When Toowoomba father of six Ron Williams won the original High Court challenge to the chaplaincy program in 2012 the Gillard Government passed ‘catch-all’ legislation which sought to enable to make such grants directly to schools. This ‘bandaid’ solution has now failed. While the court case has only been about the school chaplaincy program specifically a precedent was set that placed a question mark over some 400 other Commonwealth direct funding programs, past and present. I gather these programs had been implemented by the executive without legislation.
It appears that the Commonwealth will now have to use legislation specific to the program, by which means it can make special purpose payments to the states with as many conditions as it likes. This legislation would then have to run the gamut of the senate, which may be difficult, if Labor comes to its senses and opposes the legislation.
I agree with Angelo Gavrielatos, head of the Education Union:
We’ve always opposed this program, considering it a badly designed and quite frankly not in the interests of our kids and what they actually need.

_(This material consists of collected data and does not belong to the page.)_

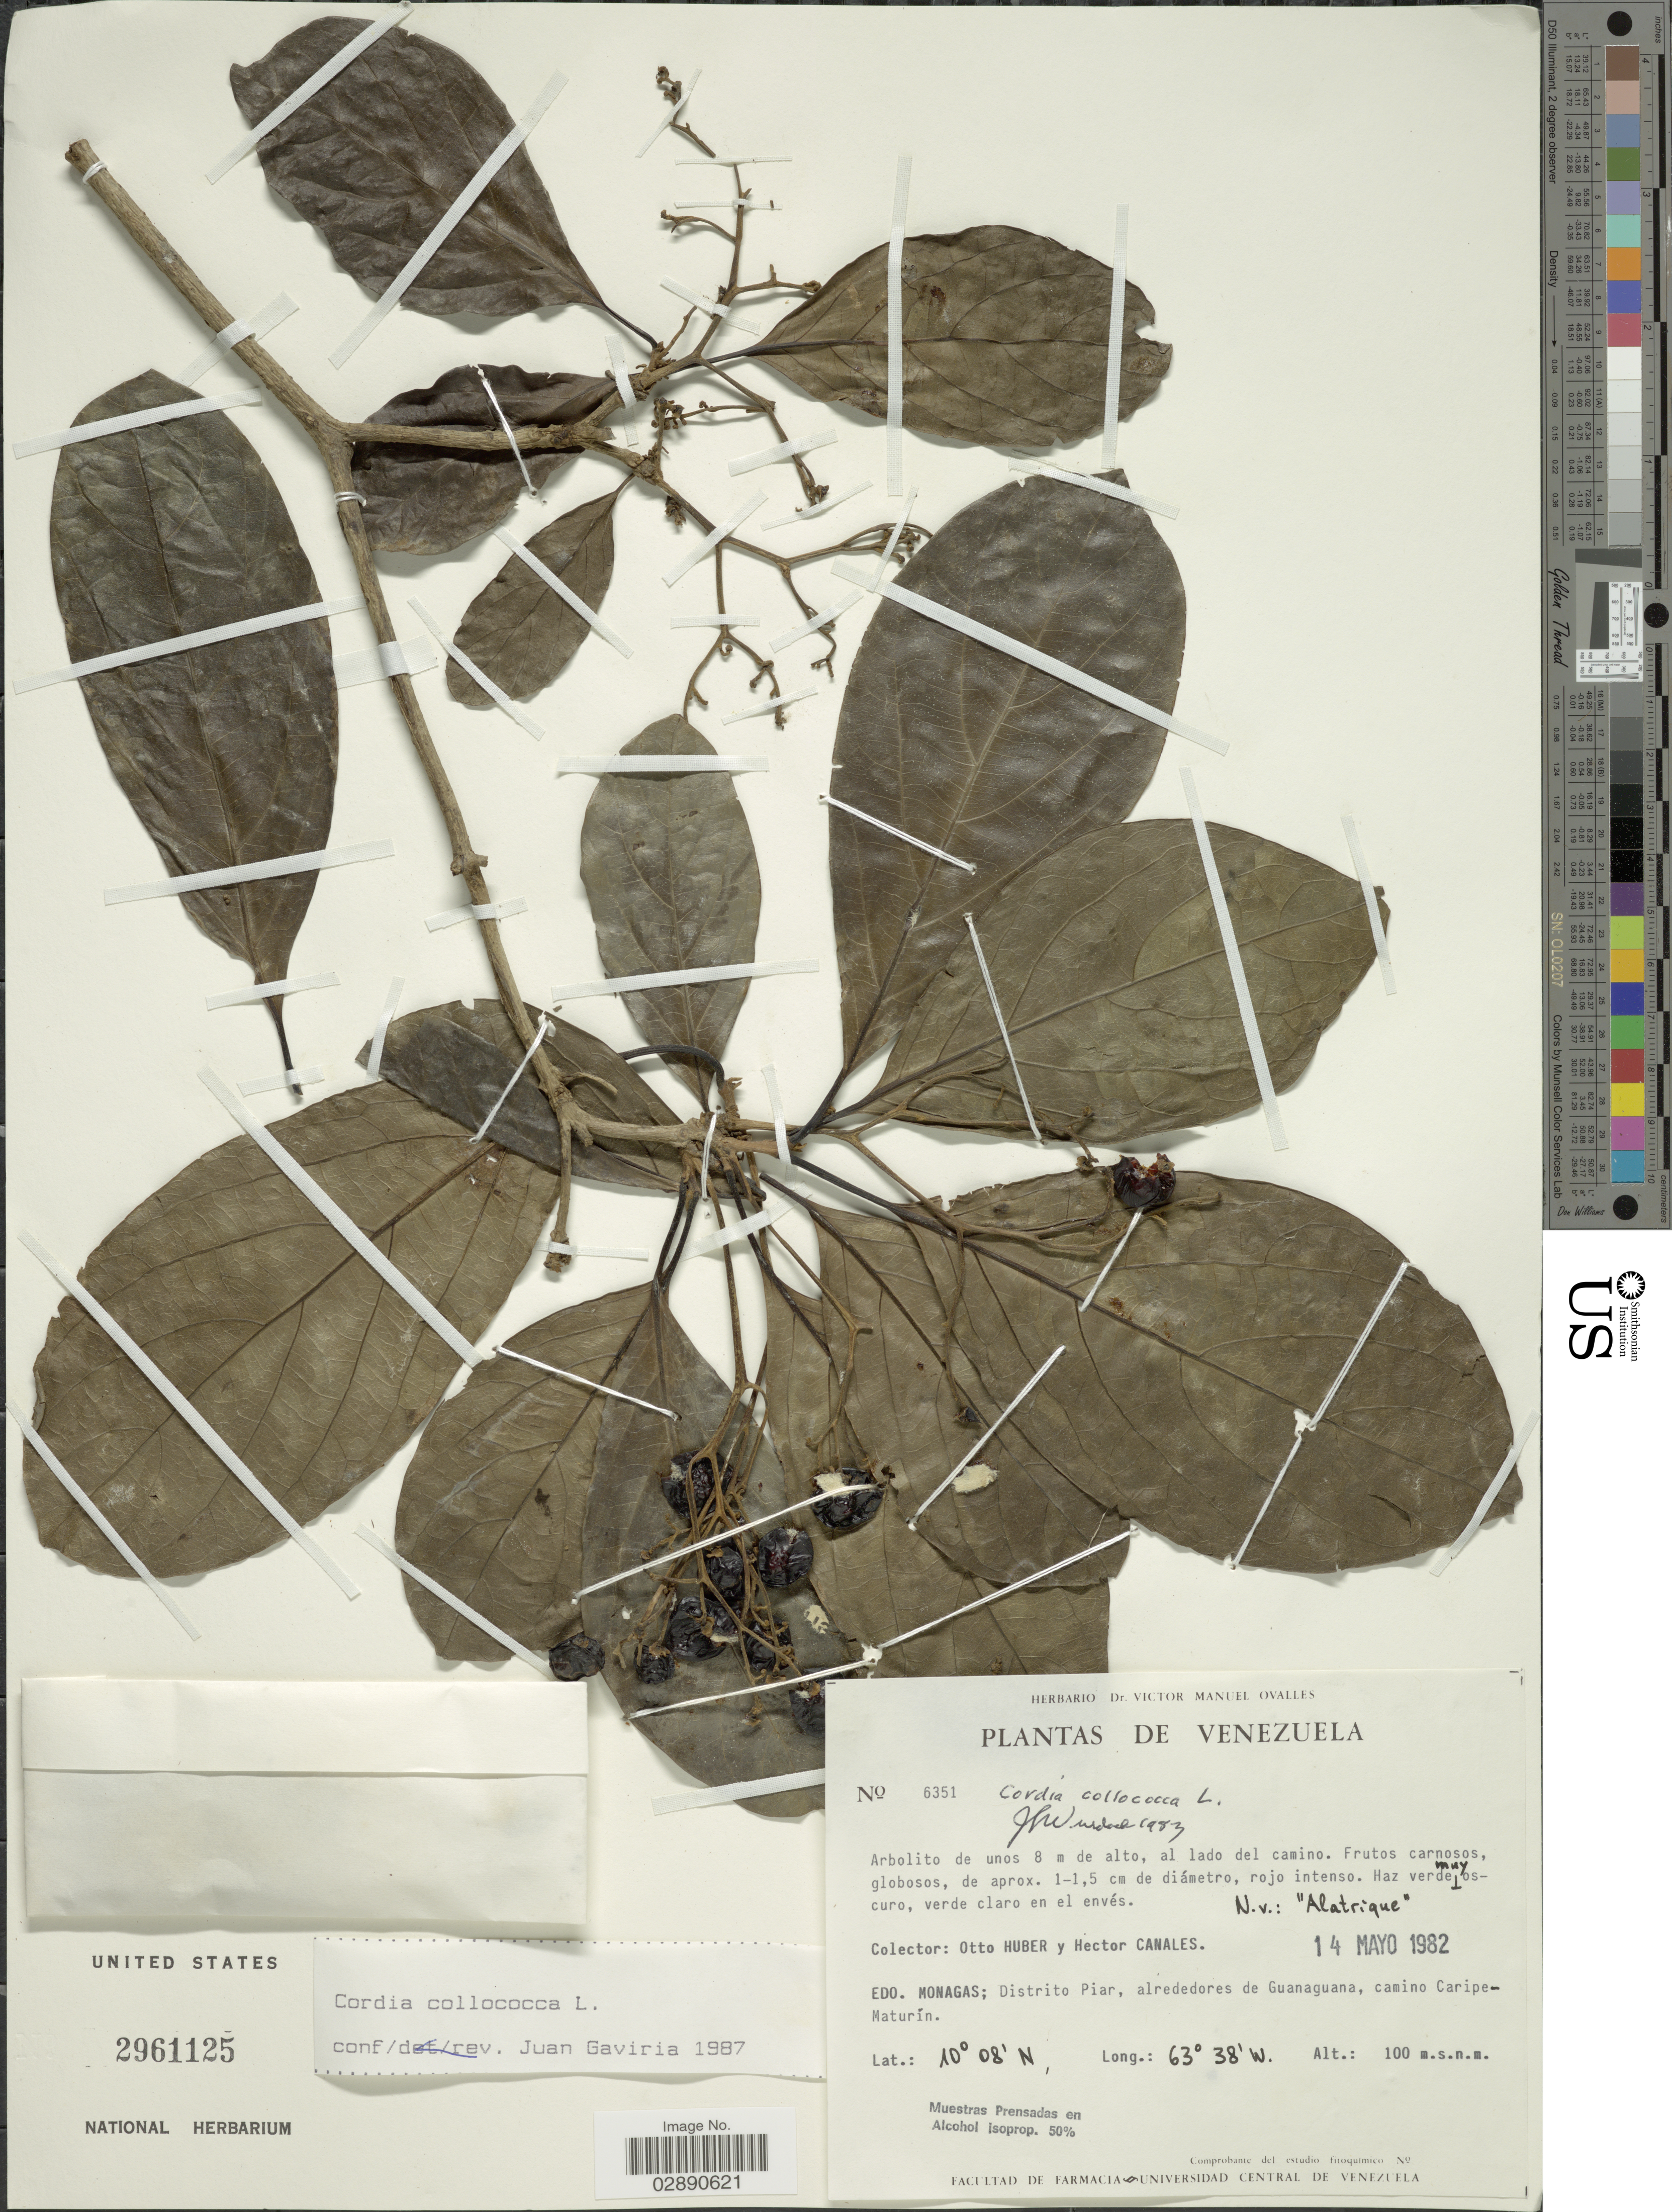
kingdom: Plantae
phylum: Tracheophyta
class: Magnoliopsida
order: Boraginales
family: Cordiaceae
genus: Cordia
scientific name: Cordia collococca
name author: L.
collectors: O. Huber & H. Canales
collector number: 6351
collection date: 1982-05-14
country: Venezuela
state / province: Monagas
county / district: Piar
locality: alrededores de Guanaguana, camino Caripe-Maturín.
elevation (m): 100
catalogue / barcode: US 2961125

It also compromises the secular traditions of public schools. This money is better directed to specialist, expert support for our students. What our students need are expert trained school counsellors, psychologists and welfare workers.
It’s also important to note that this program has been costed at $250 million. This is at the same time when there’s been a real cut in funding for students with disabilities.
The Abbott Government is so far reserving its position until they examine the ruling, as one would expect.
Retiring Senator Louise Pratt has condemned the program, saying that it has driven gay and lesbian children to self harm:
Senator Pratt said an online survey by gay rights group All Out, which attracted 2200 responses, had uncovered dozens of firsthand student accounts that describe chaplains as being “explicitly anti-gay”.
One respondent said their school chaplain had described gays and lesbians as “unnatural, indecent and perverse”. Another said a gay friend had overdosed on medical pills after their school chaplain said being gay was a “degrading sin” that sends people to hell.
“As well as the two stories I have just quoted, students described chaplains helping them to ‘pray the gay away’ and advising them to sleep with a member of the opposite sex to ‘correct’ their same-sex attraction,” Senator Pratt said.
“One very serious story involved a student being told by a chaplain that they should leave home because they had homosexual parents . . . Regardless of the outcome [of the High Court challenge], it is important to see this program stopped.”
Proponents of the program say such incidents would be rare and in breach of the code of conduct under which chaplains operate.
According to Peter Sherlock schools have been able to use the money to employ secular counsellors. In the 2104-15 budget, however, this was narrowed to chaplains from religious organisations alone.
Sherlock, who is Vice-Chancellor at University of Divinity, says that the program recognises that schools have a socialising role in the formation of a child that goes beyond the door of the classroom and the skills and content imparted there. He thinks, however, the chaplains from religious organisations will almost inevitably be motivated to proselytise, and the secular counsellors would be more appropriate.
I couldn’t agree more. Problem is, part of the purpose of the program is to win votes from particular sectors of the church-going community.